If Dr Mayes reminds himself of his values, draws on previous occasions (in both his personal and professional lives) where he has addressed a difficult situation, neither vilifies nor defers to Dr Chen, focuses on Mr Boyes and his care as his purpose, plans explicitly what he could say to Dr Chen and anticipates her response, he is more likely to find it possible, even essential, that he refuses Dr. Chen’s request. It is not a matter of knowledge, reasoning or intellectual debate: it is a practical exercise that depends on skills that are rarely taught formally and yet are an essential part of being ‘an ethical practitioner’.

Clinical ethics necessarily extends well beyond that which can be learned in lectures and tutorials. The practice of ethics is reinterpreted according to speciality, personalities and the culture of the working environment. Even the ‘core’ concepts that most students master early in their training become nuanced and contestable in practice where much of what has been learned has to be revisited. For example, for those working with people who have intellectual disabilities, the extent to which autonomy and therefore the legal definitions of capacity and consent are privileged in western medical ethics is experienced quite differently from colleagues working in surgery. Self-determination is not inherently morally valuable and it is a concept that encompasses moral assumptions about personhood, the nature of human relationships and the aims of healthcare. Respect for autonomy too often depends on a shared definition of personhood characterised by the ability to remember, to comprehend often complex information that might be poorly communicated by over-worked professionals and to express preference.  Those who advocate ‘autonomy’ and capacity alone too readily assume constancy of identity, experience and continuity of narrative that may be inapplicable to the person with intellectual impairment who is able to convey preference. In the context of people with intellectual disabilities, autonomy, or at least the version of it that dominates Western bioethics discourse, may not the most persuasive moral principle to inform practice depending as it does on assumptions that do not account for the experiences of many. The fluctuating, dynamic and subtle ways in which people with intellectual disabilities should be involved in care is goes well beyond basic ‘tests’ of capacity and written consent forms. Working with people with intellectual disabilities demands a narrative-oriented, evaluative and inclusive approach which mirrors the skills commonly used in ethical analysis, particularly what Ashcroft (2000) describes as ‘patient-centred ethics’. Imaginative communication, responsive care and creative support are integral to ethical practice and yet are rarely given the same attention as the ‘fundamentals’ of capacity and consent in ethics education (Bowman 2007).

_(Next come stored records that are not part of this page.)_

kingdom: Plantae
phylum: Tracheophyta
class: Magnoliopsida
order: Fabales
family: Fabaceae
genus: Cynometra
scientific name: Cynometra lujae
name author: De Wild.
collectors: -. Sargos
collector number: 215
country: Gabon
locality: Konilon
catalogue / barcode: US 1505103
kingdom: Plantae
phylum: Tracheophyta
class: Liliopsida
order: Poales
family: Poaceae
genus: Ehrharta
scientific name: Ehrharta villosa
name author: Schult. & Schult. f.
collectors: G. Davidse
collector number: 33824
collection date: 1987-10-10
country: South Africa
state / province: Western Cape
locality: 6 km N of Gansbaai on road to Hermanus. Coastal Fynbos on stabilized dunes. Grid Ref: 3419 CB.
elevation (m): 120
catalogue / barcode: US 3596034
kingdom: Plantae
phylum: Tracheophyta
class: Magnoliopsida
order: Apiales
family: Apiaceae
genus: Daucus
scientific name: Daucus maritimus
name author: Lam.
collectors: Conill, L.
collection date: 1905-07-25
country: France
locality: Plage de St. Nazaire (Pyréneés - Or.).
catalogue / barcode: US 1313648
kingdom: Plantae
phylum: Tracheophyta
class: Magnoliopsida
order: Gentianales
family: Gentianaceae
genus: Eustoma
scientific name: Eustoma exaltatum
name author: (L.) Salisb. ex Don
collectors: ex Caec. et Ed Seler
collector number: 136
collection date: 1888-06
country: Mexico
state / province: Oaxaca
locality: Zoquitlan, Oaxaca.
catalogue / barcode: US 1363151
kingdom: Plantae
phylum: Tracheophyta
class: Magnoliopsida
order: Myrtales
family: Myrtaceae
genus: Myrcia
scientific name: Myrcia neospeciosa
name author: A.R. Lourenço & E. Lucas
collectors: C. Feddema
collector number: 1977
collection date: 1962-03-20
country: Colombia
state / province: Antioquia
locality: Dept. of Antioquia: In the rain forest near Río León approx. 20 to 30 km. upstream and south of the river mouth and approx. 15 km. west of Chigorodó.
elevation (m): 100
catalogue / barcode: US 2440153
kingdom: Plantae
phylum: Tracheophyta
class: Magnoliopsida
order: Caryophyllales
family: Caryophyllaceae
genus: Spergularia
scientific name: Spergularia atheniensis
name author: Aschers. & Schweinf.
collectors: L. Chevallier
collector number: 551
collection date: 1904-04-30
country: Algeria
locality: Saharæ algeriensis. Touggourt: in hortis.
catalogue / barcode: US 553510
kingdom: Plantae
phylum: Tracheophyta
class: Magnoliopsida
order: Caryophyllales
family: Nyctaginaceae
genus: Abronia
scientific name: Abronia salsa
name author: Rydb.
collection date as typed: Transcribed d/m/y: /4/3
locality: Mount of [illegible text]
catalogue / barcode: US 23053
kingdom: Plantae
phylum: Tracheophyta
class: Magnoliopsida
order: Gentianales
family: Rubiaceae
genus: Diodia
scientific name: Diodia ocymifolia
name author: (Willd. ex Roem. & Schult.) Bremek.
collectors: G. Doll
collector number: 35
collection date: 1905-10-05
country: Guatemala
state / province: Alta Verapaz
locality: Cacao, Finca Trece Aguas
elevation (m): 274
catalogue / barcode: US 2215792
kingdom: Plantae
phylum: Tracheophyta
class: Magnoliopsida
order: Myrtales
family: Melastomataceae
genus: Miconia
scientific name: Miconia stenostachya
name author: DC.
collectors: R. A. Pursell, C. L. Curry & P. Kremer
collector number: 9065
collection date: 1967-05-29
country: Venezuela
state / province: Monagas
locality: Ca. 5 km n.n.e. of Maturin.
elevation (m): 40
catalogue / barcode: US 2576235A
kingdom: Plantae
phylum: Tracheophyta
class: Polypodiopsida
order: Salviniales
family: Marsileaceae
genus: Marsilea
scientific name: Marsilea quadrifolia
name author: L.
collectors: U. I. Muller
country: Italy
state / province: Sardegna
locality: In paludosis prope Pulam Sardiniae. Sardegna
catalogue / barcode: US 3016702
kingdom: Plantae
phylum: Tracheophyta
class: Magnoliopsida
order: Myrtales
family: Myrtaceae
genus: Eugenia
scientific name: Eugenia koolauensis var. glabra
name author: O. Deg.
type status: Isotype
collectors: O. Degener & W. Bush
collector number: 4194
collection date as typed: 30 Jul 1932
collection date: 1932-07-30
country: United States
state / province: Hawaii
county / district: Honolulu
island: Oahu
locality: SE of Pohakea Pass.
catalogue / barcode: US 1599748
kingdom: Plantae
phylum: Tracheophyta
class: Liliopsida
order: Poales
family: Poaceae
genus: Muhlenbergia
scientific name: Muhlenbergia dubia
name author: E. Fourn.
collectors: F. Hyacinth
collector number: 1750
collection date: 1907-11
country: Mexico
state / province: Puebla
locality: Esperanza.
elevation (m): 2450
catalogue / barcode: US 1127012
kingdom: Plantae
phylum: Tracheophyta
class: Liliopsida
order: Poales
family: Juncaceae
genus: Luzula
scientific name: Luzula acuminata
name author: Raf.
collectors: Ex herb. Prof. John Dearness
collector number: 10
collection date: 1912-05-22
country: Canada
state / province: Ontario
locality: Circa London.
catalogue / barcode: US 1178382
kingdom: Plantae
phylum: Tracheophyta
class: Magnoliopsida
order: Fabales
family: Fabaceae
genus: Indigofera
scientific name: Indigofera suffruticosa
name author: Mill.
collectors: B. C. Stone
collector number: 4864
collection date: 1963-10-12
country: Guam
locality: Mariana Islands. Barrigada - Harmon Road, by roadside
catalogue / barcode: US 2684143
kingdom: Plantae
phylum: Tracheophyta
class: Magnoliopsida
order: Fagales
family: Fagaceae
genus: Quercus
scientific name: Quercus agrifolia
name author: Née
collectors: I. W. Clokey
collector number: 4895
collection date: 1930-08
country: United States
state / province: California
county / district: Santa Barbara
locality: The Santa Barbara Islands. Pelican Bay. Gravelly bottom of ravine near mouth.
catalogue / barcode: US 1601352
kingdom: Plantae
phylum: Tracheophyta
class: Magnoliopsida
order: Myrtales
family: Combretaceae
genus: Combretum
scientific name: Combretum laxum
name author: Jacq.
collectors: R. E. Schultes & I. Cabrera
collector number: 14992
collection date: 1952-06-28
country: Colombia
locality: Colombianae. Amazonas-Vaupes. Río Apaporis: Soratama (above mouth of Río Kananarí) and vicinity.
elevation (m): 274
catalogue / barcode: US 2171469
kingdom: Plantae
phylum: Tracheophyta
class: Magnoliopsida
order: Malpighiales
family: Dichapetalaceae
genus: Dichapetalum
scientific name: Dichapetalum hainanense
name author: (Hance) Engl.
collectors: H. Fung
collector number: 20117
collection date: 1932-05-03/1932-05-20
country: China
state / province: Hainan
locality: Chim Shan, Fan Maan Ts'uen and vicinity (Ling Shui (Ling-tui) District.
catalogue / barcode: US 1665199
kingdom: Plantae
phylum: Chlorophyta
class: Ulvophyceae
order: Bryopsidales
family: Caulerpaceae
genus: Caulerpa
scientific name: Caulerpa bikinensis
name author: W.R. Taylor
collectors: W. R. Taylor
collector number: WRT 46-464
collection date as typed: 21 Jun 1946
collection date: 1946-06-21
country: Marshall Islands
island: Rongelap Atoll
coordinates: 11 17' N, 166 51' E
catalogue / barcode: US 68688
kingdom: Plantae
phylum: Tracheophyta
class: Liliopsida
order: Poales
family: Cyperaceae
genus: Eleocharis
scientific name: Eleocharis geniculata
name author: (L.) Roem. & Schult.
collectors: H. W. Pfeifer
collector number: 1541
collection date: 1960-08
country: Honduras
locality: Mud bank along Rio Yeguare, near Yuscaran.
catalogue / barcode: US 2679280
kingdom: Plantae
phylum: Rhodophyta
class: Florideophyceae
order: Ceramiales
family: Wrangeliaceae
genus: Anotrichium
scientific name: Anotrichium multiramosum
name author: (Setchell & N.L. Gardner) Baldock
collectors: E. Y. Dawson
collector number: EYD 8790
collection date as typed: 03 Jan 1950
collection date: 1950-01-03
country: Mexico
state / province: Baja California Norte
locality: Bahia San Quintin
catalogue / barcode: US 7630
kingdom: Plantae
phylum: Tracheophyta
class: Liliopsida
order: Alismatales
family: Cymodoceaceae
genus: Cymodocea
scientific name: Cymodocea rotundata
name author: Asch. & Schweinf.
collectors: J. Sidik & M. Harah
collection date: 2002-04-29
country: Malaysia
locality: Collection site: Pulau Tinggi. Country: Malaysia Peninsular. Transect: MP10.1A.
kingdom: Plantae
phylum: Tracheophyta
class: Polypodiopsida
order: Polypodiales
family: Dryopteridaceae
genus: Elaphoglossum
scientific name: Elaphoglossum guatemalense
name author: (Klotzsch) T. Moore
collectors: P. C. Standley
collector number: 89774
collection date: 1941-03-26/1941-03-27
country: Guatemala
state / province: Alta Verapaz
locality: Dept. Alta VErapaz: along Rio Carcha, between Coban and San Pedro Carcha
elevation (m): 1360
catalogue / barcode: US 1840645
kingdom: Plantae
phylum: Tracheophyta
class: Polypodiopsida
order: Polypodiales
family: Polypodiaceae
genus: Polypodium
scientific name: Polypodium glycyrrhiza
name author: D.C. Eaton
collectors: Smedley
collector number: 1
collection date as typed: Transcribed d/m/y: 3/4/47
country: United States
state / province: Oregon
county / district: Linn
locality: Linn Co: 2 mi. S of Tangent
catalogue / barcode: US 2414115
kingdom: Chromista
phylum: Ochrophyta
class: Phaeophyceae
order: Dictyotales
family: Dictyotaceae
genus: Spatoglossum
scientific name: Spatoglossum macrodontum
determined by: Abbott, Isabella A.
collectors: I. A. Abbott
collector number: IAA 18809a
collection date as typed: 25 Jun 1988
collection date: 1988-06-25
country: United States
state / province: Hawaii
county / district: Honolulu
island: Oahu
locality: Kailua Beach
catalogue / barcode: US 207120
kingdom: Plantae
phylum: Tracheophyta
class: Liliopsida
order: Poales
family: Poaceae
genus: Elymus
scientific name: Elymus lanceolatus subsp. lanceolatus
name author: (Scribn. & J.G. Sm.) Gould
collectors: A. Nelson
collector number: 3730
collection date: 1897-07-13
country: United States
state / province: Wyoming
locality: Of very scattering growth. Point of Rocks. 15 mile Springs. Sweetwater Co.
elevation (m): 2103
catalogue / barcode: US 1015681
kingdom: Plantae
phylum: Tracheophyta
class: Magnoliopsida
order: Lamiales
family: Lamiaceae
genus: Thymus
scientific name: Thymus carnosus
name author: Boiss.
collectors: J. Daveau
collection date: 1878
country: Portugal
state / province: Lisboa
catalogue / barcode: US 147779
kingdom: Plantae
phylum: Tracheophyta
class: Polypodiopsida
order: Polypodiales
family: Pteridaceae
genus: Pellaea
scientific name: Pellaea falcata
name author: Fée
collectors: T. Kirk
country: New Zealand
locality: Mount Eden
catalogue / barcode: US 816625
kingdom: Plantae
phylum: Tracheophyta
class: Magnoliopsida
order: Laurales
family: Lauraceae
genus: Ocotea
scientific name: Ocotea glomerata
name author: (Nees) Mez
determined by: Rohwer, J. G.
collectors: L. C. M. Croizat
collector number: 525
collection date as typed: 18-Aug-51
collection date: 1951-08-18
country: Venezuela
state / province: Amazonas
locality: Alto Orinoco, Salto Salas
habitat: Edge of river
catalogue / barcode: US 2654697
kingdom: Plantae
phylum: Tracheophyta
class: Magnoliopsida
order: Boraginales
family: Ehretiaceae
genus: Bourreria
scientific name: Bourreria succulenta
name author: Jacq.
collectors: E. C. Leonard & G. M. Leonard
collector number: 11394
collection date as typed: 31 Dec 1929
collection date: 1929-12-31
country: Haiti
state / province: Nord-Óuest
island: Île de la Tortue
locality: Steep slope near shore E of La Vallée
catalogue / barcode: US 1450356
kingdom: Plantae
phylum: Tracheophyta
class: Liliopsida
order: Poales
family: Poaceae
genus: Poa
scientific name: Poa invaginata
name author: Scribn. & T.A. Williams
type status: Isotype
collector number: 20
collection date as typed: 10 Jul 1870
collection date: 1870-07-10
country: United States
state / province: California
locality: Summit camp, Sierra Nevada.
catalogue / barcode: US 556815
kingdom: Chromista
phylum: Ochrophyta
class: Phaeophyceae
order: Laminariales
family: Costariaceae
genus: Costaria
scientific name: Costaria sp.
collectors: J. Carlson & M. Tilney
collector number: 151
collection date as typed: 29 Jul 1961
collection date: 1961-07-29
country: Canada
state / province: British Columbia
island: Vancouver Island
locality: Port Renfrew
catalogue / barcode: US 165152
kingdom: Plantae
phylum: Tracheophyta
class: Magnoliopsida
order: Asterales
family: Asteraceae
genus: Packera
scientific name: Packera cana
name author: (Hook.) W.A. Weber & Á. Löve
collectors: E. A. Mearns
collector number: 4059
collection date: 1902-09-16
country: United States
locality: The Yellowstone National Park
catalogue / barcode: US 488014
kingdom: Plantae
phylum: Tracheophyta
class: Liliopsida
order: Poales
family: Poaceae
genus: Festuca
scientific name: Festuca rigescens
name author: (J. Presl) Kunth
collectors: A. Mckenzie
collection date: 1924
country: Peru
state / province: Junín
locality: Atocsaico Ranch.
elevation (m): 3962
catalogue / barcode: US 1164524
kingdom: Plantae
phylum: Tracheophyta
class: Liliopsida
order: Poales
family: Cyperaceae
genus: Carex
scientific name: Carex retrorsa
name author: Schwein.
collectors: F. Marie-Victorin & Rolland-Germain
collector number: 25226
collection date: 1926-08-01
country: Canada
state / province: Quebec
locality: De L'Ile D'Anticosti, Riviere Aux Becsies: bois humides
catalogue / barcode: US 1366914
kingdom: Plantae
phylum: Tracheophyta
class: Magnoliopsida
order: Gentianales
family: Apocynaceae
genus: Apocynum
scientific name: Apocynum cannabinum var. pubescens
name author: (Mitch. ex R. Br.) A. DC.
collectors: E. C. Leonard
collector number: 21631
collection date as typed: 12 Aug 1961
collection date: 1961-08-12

Whilst there are concepts within bioethics that warrant reinterpretation when working with people who have intellectual disabilities, there are also rules to which no exception should be made. Honesty, respect, fairness and kindness are non-negotiable and easy to support in the abstract. It takes no effort for me to agree with the instruction to ‘be kind, no exceptions’ on my magnet, yet it is a struggle to remain true to that agreement when I am over-burdened, irritable, tired or fed-up. The reality of health and social care is that many, if not all, will be challenged to ‘make an exception’ and compromise personal and professional values at some stage. It is on those occasions, that we learn that meaningful ethics is an integral part of practice that depends on practising skills that are rarely addressed by formal teaching sessions in ethics. It is those occasions that make the difference.